Research Report up one level

Child and Family Policy

Expanding on the findings reported in his book, Social Awakening: Adolescent Behavior as Adulthood Approaches (Russell Sage, 2001), Professor Robert Michael has begun analyzing data from the first four rounds of data collection (on poverty, adolescent dating, and sex) from the National Longitudinal Survey of Youth.

Michael is also analyzing data from the British National Child Development Study, a longitudinal data set of a British birth cohort born in 1958. He is studying how parent and grandparent attributes and behaviors affect children’s cognitive capacity and acquired skills. A paper based on this research, “Family Influence on Children’s Verbal Ability,” was presented at the Joint Center for Poverty Research, September Research Institute, and is forthcoming in the Monographs in Parenting series published by Lawrence Erlbaum.

In “Incarcerated Mothers: The Project on Female Prisoners and Their Children,” Professor Robert
LaLonde
and Research Associate Susan George explore the impact of parental incarceration on children and families and their economic struggles following release from prison. The study uses administrative data from the Illinois Department of Corrections’ entrance and exit records, as well as other social service data, on approximately 14,000 Illinois women between 1990 and 2000. The project is funded by the Open Society, Chicago Community Trust, and Russell Sage.

Assistant Professor Ariel Kalil and Assistant Professor Thomas DeLeire co-organized the 2002 September Research Institute for the Joint Center for Poverty Research. The conference, whose theme was “Family Investments in Children’s Potential: Resources and Behaviors That Promote Children’s Success,” explored new research and avenues into the nurture-nature debate in child development, focusing on the important role that parents play in the lives of their children, as well as the role that other, outside forces play in mediating parental influences. A goal of the conference was to foster cross-disciplinary communication and to strengthen and generate new ideas for a research agenda focused on family investments in children. Kalil and DeLeire are the co-editors of the forthcoming conference volume, to be published by Lawrence Erlbaum in 2004.

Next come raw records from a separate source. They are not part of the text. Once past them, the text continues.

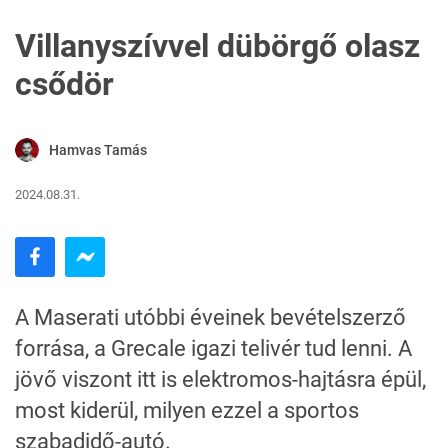
Villanyszívvel dübörgő olasz
csődör
Hamvas Tamás
2024.08.31.
A Maserati utóbbi éveinek bevételszerző
forrása, a Grecale igazi telivér tud lenni. A
jövő viszont itt is elektromos-hajtásra épül,
most kiderül, milyen ezzel a sportos
szabadidő-autó.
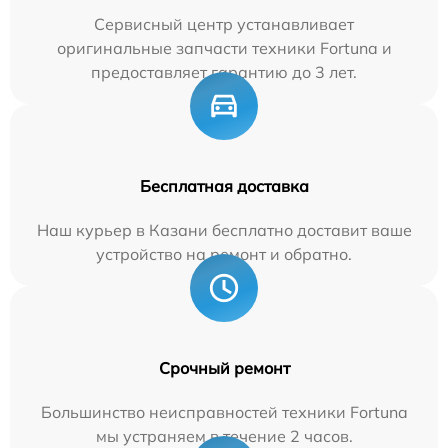
Сервисный центр устанавливает
оригинальные запчасти техники Fortuna и
предоставляет гарантию до 3 лет.
Бесплатная доставка
Наш курьер в Казани бесплатно доставит ваше
устройство на ремонт и обратно.
Срочный ремонт
Большинство неисправностей техники Fortuna
мы устраняем в течение 2 часов.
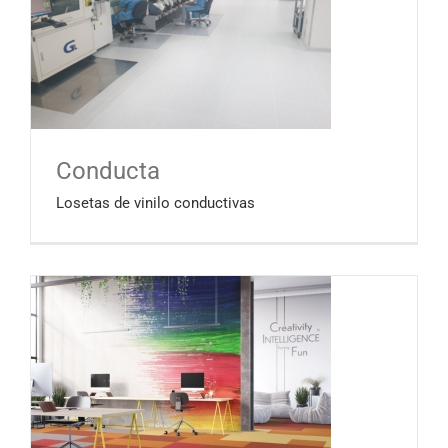
Conducta
Losetas de vinilo conductivas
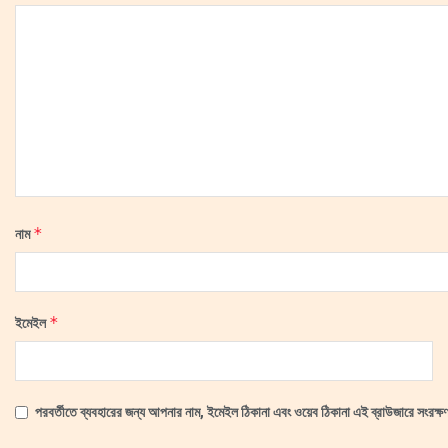
*
নাম
*
ইমেইল
পরবর্তীতে ব্যবহারের জন্য আপনার নাম, ইমেইল ঠিকানা এবং ওয়েব ঠিকানা এই ব্রাউজারে সংরক্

DeLeire and Kalil also published “Good Things Come In 3’s: Multigenerational Coresidence and Adolescent Adjustment” in Demography (volume 39, 2002). This study showed that teenagers living in unmarried families are less likely to graduate from high school or attend college, more likely to smoke or drink, and more likely to initiate sexual activity. However, not all unmarried families are alike. In particular, teenagers living with their single mother and with at least one
grandparent in a multigenerational household have developmental outcomes that are at least as good as, and often better than, outcomes of teenagers in married families. These results persisted after controlling for a wide array of economic resources, parenting behavior, and home and school characteristics.

DeLeire and Kalil’s working paper, “How Do Cohabiting Couples with Children Spend Their Money?” compares household expenditures in cohabiting-parent families with single parents and married parents, finding that cohabiting parents spend nearly twice as much on alcohol than the other families. Kalil also authored a chapter on cohabitation and child development in Just Living Together: Implications of Cohabitation for Children, Families, and Social Policy (A. Booth and A. Crouter, editors, Lawrence Erlbaum, 2003).

Kalil and James Kunz (University of Maryland), in an article in Child Development (November/December 2002) entitled “Teenage Childbearing, Marital Status, and Depressive Symptoms in Later Life,” suggest that marital status, rather than age at first birth, may be more relevant for later life psychological health. The authors examined data from 990 interviews with women conducted by the National Longitudinal Survey of Youth from 1979 to 1992 to determine the impact of pre-childbearing factors on later occurrences of depression among teenage mothers, both married and unmarried. They found that married mothers, whether adult or adolescent at the birth of their first child, were less likely to develop symptoms of depression later in life.

Finally, Kalil, with coauthor R. Jayakody (Pennsylvania State University), explores the influence of men in low-income children’s lives in “Social Fathering in Low-Income African American Families with Preschool Children” (Journal of Marriage and the Family, 2002). This research found that the presence of a male relative who filled the role of “social father” is associated with higher levels of children’s school-readiness, whereas the presence of mothers’ romantic partners who played this role is associated with lower levels of emotional maturity on the part of the child.